Kristin Jahn is a theologian and holds a doctorate in literature. She is no stranger to the Kirchentag. In 2019 she preached at the closing service of the Kirchentag on the floating stage in Dortmund's Westfalenpark.

Kristin Jahn comes from the Evangelical Church in Central Germany (EKM), where she has been the superintendent of the Altenburger Land Kirchenkreis (roughly equivalent to an Anglican deanery or Methodist circuit) since 2017. She has accompanied its restructuring into an open and opportunity-oriented volunteer church. Previous stations were the Wittenberg Stadtkirche and Vachdorf/Meinigen. A popular preacher, she is part of the EKM's religious broadcasting team and winner of the ecumenical preaching award from the German Business Publishing House.picture: Kristin Jahn

Thomas de Maizière, President of the German Evangelical Church Congress, is delighted with the appointment: "Kristin Jahn knows how to open hearts and inspire change with profound, powerful messages. She convinces with her clear demeanour and her decisive advocacy for our democracy. The Kirchentag will also benefit greatly in its future processes from her leadership experience in a region where Christian beliefs have not been a matter of course for some time."

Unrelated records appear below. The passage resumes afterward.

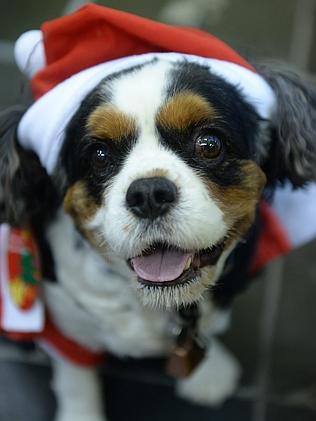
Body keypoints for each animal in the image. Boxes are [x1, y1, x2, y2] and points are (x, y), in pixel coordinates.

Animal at [0, 4, 316, 420]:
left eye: (209, 143)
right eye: (98, 155)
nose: (149, 194)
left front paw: (209, 373)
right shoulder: (63, 319)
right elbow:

As general secretary, Kristin Jahn takes on the leadership of the six-member board of the Kirchentag, the so-called Kollegium, and responsibility for employees located both in Fulda and in Nuremberg, the city of the Kirchentag in 2023. She is responsible for the strategic development and the content orientation of the Kirchentag as well as accompanying it volunteer governing bodies.

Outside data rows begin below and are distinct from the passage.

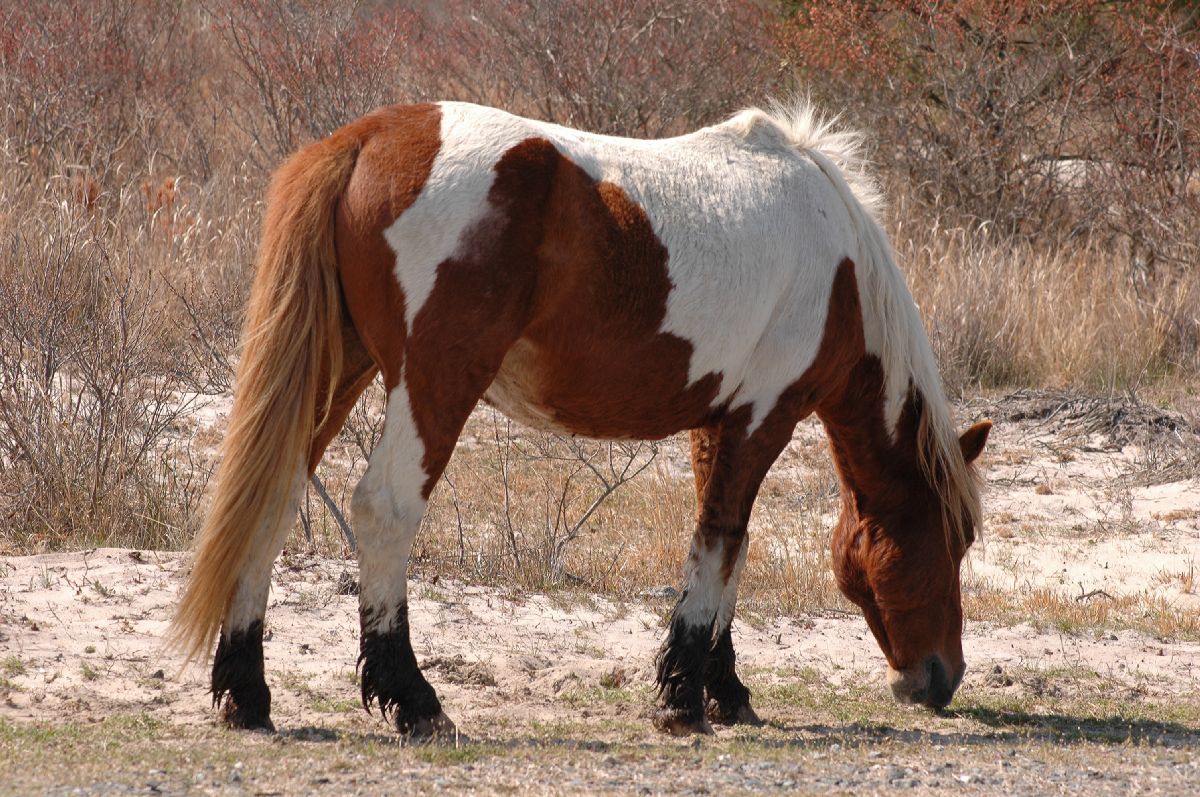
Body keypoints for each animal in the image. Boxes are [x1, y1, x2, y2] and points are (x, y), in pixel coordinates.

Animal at [171, 99, 993, 739]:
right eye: (952, 539)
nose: (941, 679)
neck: (837, 259)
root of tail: (371, 135)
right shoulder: (763, 418)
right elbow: (722, 542)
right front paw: (684, 700)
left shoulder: (717, 423)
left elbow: (725, 550)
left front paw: (723, 691)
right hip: (432, 383)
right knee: (386, 510)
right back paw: (415, 702)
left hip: (338, 372)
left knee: (272, 501)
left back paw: (246, 694)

Kristin Jahn is enthusiastic about the tasks ahead: "For me, the Kirchentag is a different form of church apart from its institutional form. It shines through society in the mirror of the Scriptures. It is the place where we celebrate a temporary community and together address burning questions as we search for answers. The Kirchentag therefore sends out important signals for politics and society. I am very much looking forward to shaping this Kirchentag together with the many full-time and voluntary workers and to providing clear impetus."